--- BEGIN Text shown ---
“American Conspiracies”
Review of Jesse Ventura's Book
American Conspiracies by Jesse Ventura with Dick Russell, Hardback, 228 pp. Skyhorse Publishing $24.95 ISBN 978-1-60239-802-3
“I’ve not written this book because I get off on talking about conspiracies. I’ve written it because, until we face the terrible reality of the assassinations and the governmental drug dealing and the stolen elections and the rest…until we look at how, slowly and insipidly, the most venal of men took control of our nation, we don’t stand a chance of putting things back on track.”
I for one have never believed in conspiracy theories but be forewarned: Ventura will knock the wind out of you with a body slam. The straight talking ex-Minnesota governor and gung-ho Navy SEAL has produced an extremely troubling account of recent American history guaranteed to make you ponder the unthinkable.
--- END Text shown ---
Exercises:
(a) Reproduce the part of the American Conspiracies review that begins with the words "Review of Jesse" and ends with "ponder the unthinkable.".
(b) Extend the review of Jesse Ventura's book, picking up after its last sentence.
--- BEGIN Provided material ---
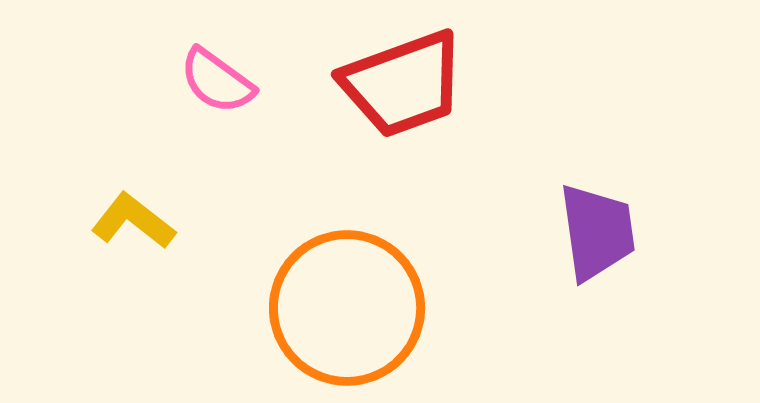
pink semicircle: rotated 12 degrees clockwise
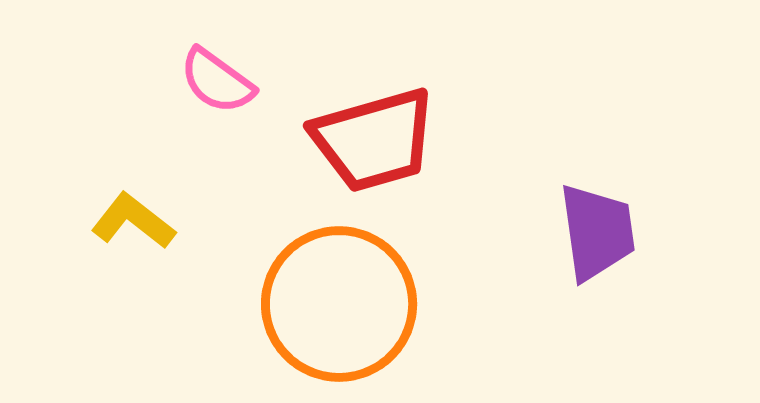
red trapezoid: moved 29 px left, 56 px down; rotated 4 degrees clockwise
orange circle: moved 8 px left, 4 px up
--- END Provided material ---
Answers per task:
(a)
Review of Jesse Ventura's Book
American Conspiracies by Jesse Ventura with Dick Russell, Hardback, 228 pp. Skyhorse Publishing $24.95 ISBN 978-1-60239-802-3
“I’ve not written this book because I get off on talking about conspiracies. I’ve written it because, until we face the terrible reality of the assassinations and the governmental drug dealing and the stolen elections and the rest…until we look at how, slowly and insipidly, the most venal of men took control of our nation, we don’t stand a chance of putting things back on track.”
I for one have never believed in conspiracy theories but be forewarned: Ventura will knock the wind out of you with a body slam. The straight talking ex-Minnesota governor and gung-ho Navy SEAL has produced an extremely troubling account of recent American history guaranteed to make you ponder the unthinkable.

(b)
In clear conversational style free of New World Order quackery, UFO cover-up theories, Flat Earth Society cretinism and Lou Dobb’s birther nonsense, Ventura throws a brutally harsh spotlight on the damning inconsistencies with the official line on September 11, TARP, the War on Drugs and the assassinations of the Kennedy brothers and Dr. King, to name a few. But he doesn’t stop there. He relates being queried by the Central Intelligence Agency in the basement of the Minnesota Capital upon winning the race for governor in 1999 and creepy occurrences with his wife’s computer and telephone.
In facile prose Ventura narrates the untimely deaths of Michael Connel, a Bush and Rove confidante who knew too much about Global Election Systems and the disputed presidential elections of 2000 and 2004, and Gary Webb, the journalist responsible for the CIA cocaine connection expose in the San Jose Mercury News. He laments the government intimidation of journalists like Daniel Estulin and the use of the no-fly list as a tool to harass people who have no connection to terrorism.
Ventura is troubled by the incest between the CIA, AIG, Goldman Sachs and the Treasury Department and is convinced the timing of the Elliot Spitzer prostitution scandal is no happenstance; it broke only when Spitzer the Wall Street crusader pushed too hard against AIG, the firm with deep historical ties to the CIA. Ventura goes on to ask whether he has put his own life in jeopardy by writing such things. He is not being melodramatic.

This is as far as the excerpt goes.